12. manufacturing method as claimed in claim 11, wherein it further include following processes 3 after the process 1~2,

Process 3: the solidification is made to the solidified material layer irradiation ultraviolet light with uncured portion in the optical substrate after fitting The cured process of nitride layer.

13. the manufacturing method of the optical component as described in any one of claim 10~12, wherein in the process 1 Maximum for the ultraviolet light of ultraviolet curing adhesive composition irradiation, in the range of by wavelength 320nm~450nm When illumination is set as 100, the maximal illumination in the range of wavelength 200nm~320nm is 30 or less.

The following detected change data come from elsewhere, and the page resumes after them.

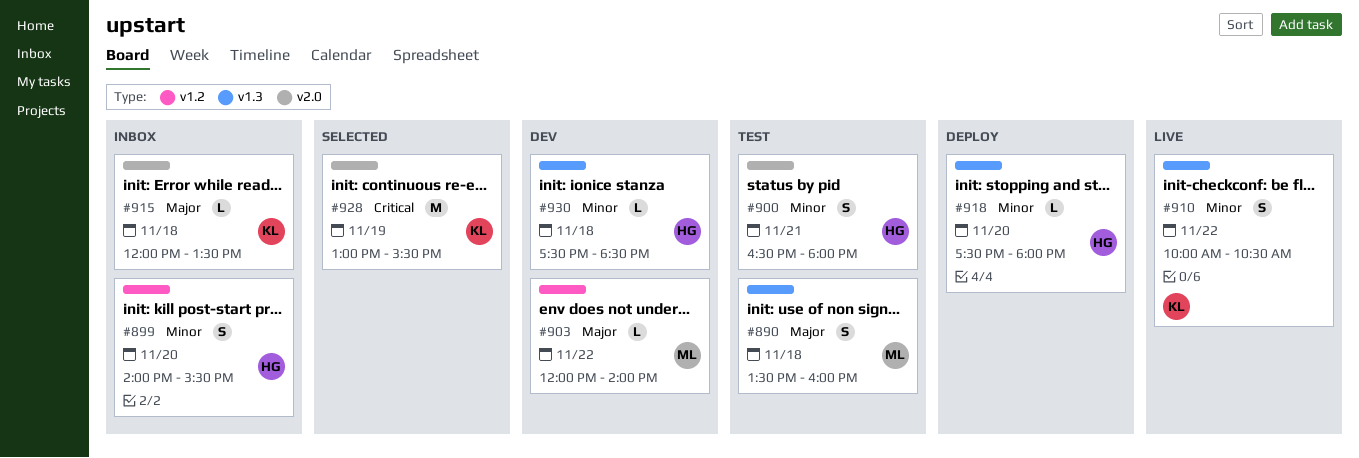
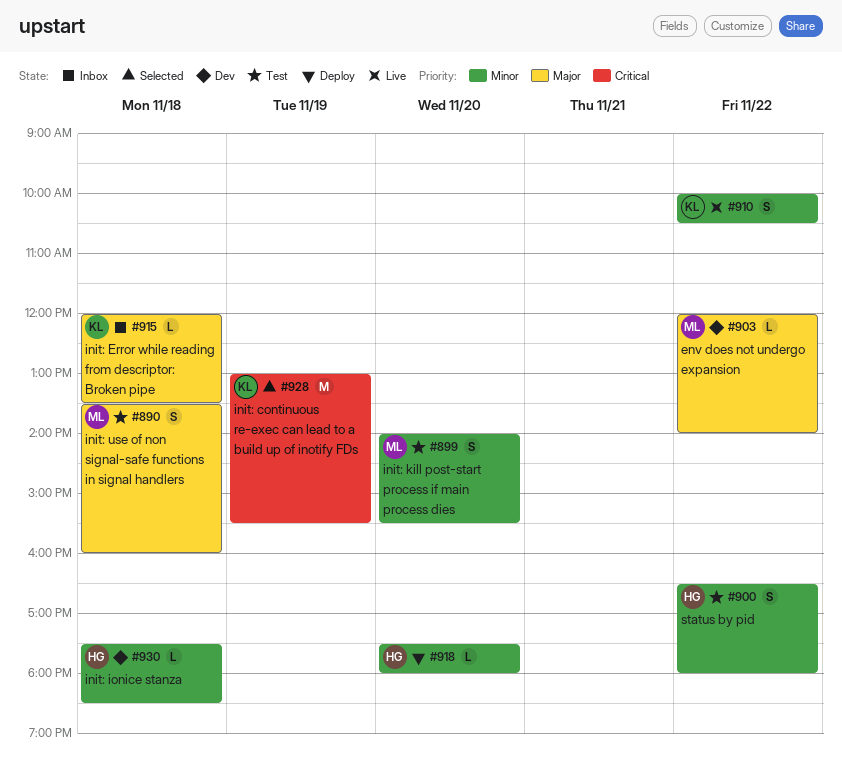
#899, status: Inbox -> Test
#899, owner: HG -> ML
#900, day: Nov 21 -> Nov 22

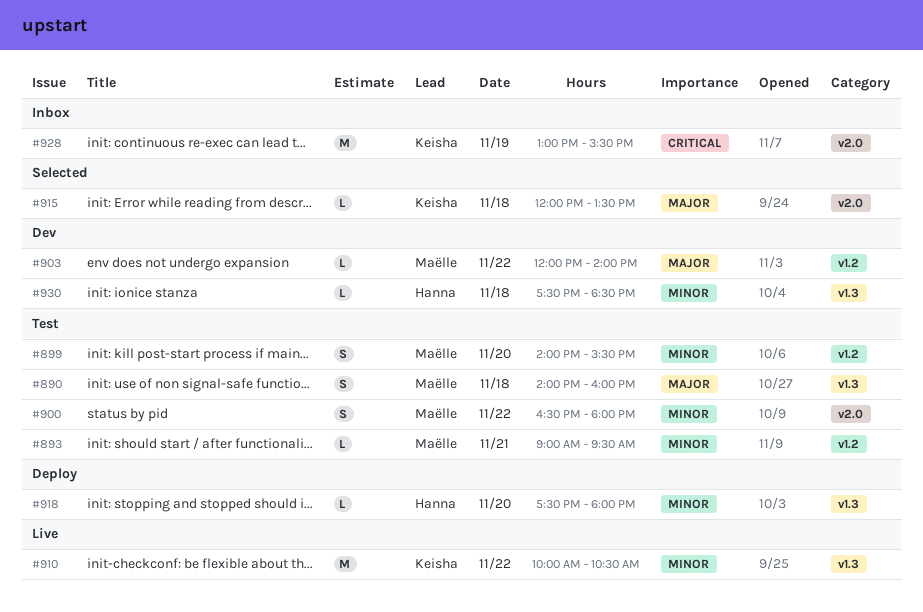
#890, begins: 13:30 -> 14:00
#893: none -> present
#900, owner: Hanna -> Maëlle
#910, estimate: S -> M
#915, status: Inbox -> Selected
#928, status: Selected -> Inbox

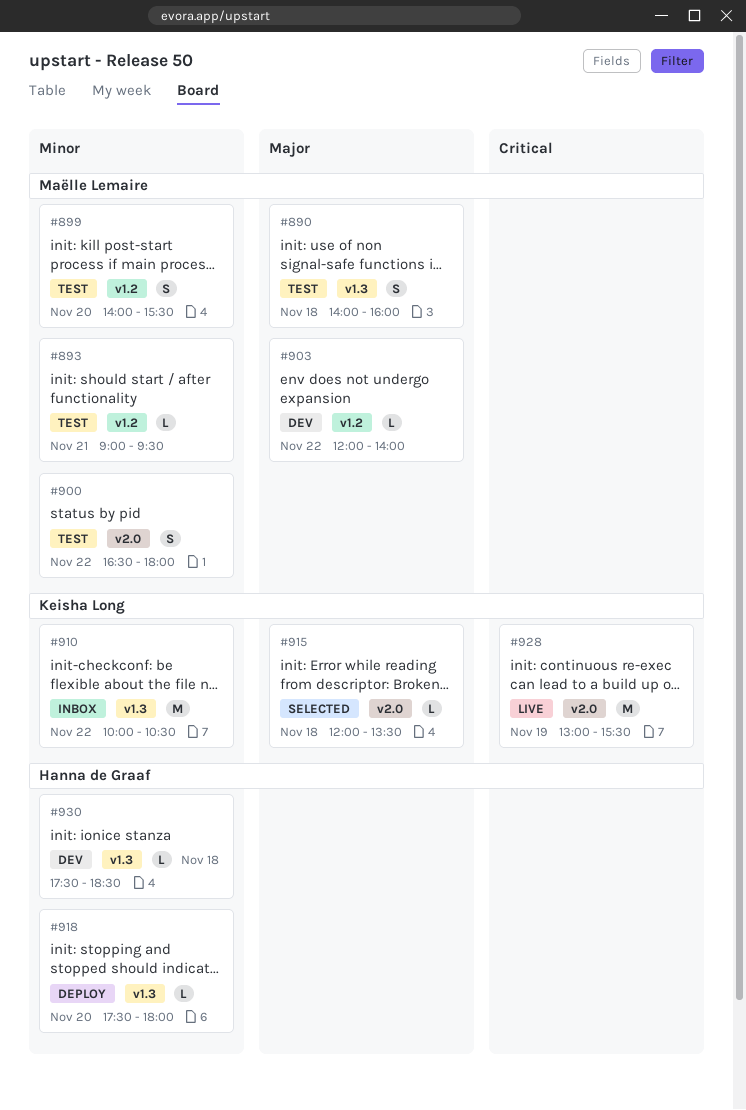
#910, status: Live -> Inbox
#928, status: Inbox -> Live

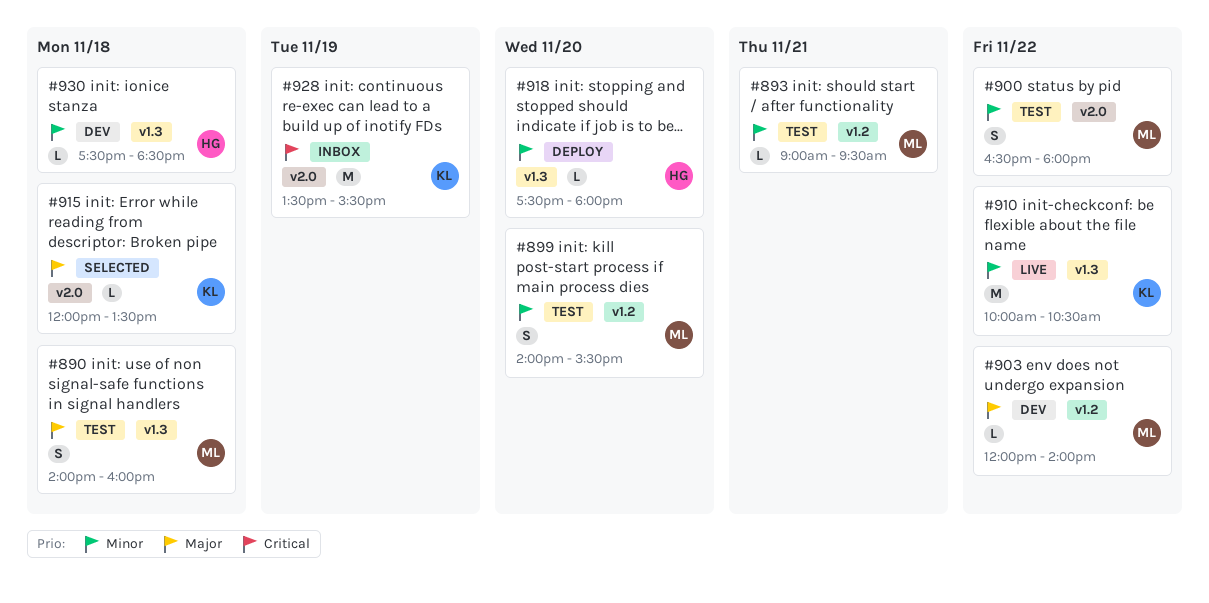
#910, status: Inbox -> Live
#928, status: Live -> Inbox
#928, begins: 13:00 -> 13:30

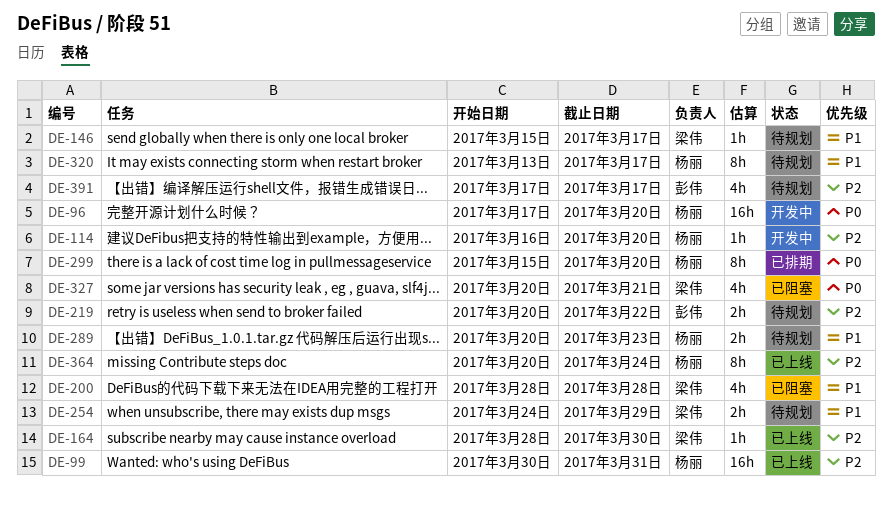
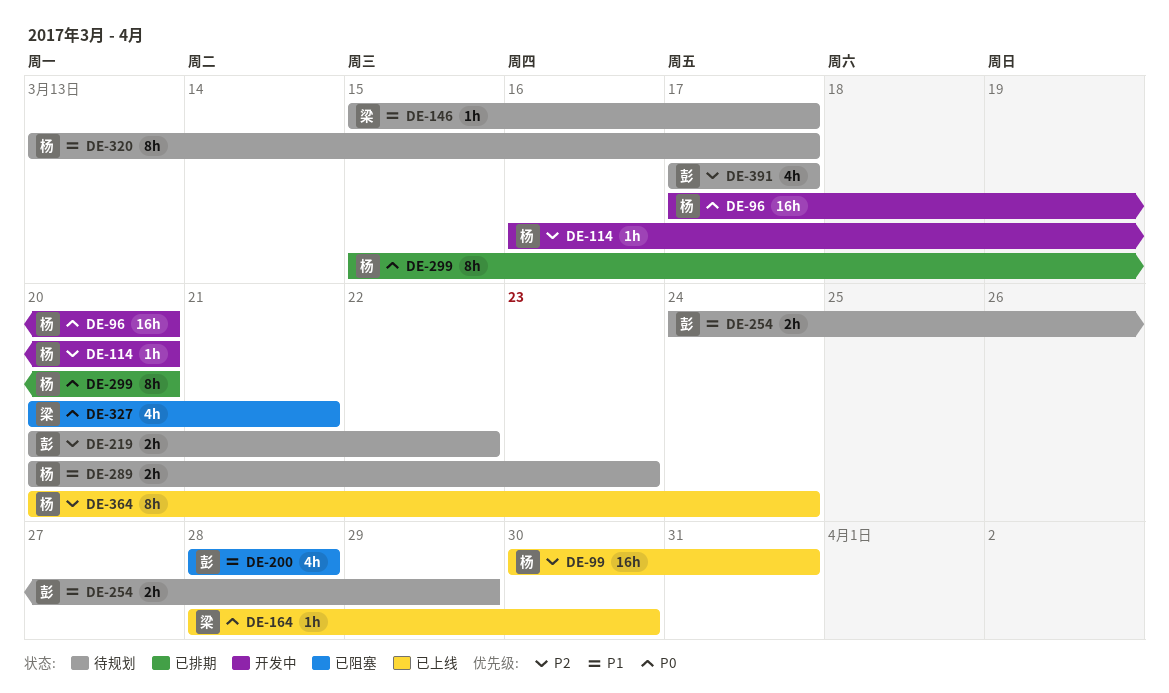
DE-164, priority: P2 -> P0
DE-200, owner: 梁伟 -> 彭伟
DE-254, owner: 梁伟 -> 彭伟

14. the manufacturing method of the optical component as described in any one of claim 10~12, wherein in the process 1 Maximum for the ultraviolet light of ultraviolet curing adhesive composition irradiation, in the range of by wavelength 320nm~450nm When illumination is set as 100, the maximal illumination in the range of wavelength 200nm~320nm is 10 or less.

15. a kind of solidfied material is lived by irradiating to ultraviolet curing adhesive according to any one of claims 1 to 9 Property energy-ray and obtain.

16. a kind of touch panel is obtained using ultraviolet curing adhesive described in any one of claim 1~9.